__Work to complete__. The material below holds a span beginning at the line with "focal_35mm: 36" and ending at the line with "exposure_s: 1/63.8". Quote that span exactly, both ends included, and only that span.

__Supplied information__.
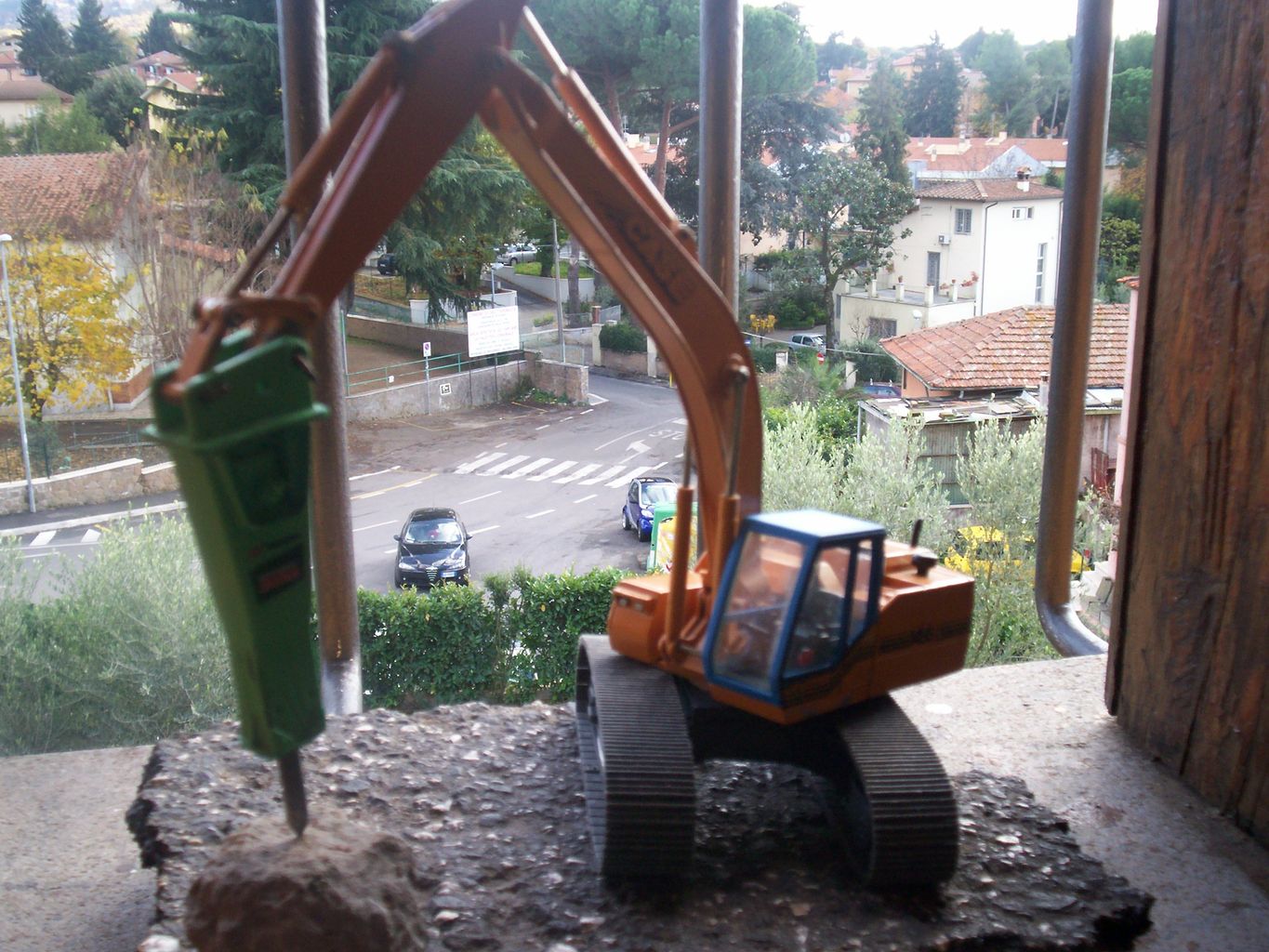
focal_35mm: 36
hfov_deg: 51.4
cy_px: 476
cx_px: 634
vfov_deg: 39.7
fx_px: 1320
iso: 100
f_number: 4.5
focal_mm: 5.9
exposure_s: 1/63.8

==

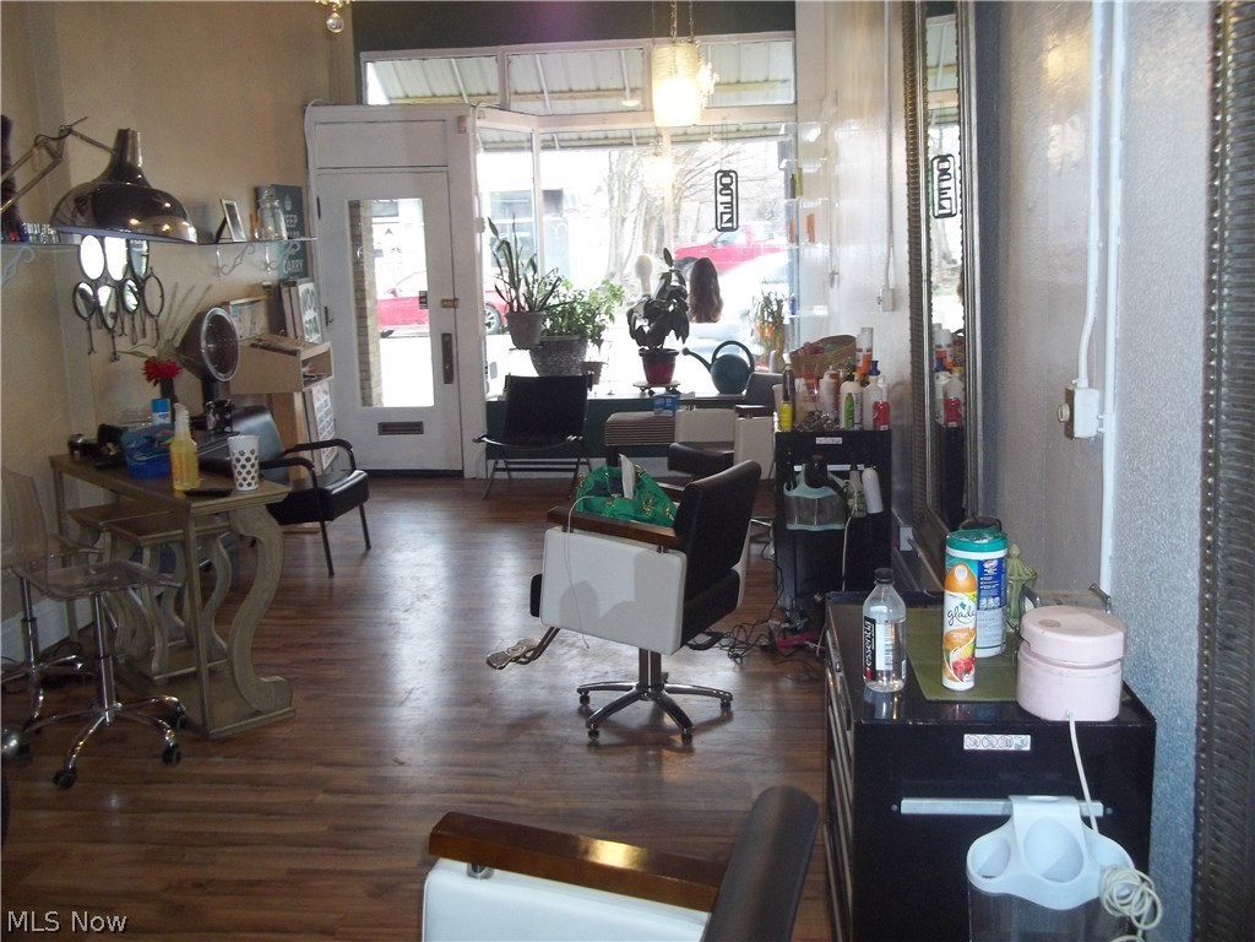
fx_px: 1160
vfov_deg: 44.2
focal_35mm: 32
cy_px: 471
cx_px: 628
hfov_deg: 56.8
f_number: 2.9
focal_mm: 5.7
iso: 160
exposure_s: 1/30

__Output for this exercise__.
focal_35mm: 36
hfov_deg: 51.4
cy_px: 476
cx_px: 634
vfov_deg: 39.7
fx_px: 1320
iso: 100
f_number: 4.5
focal_mm: 5.9
exposure_s: 1/63.8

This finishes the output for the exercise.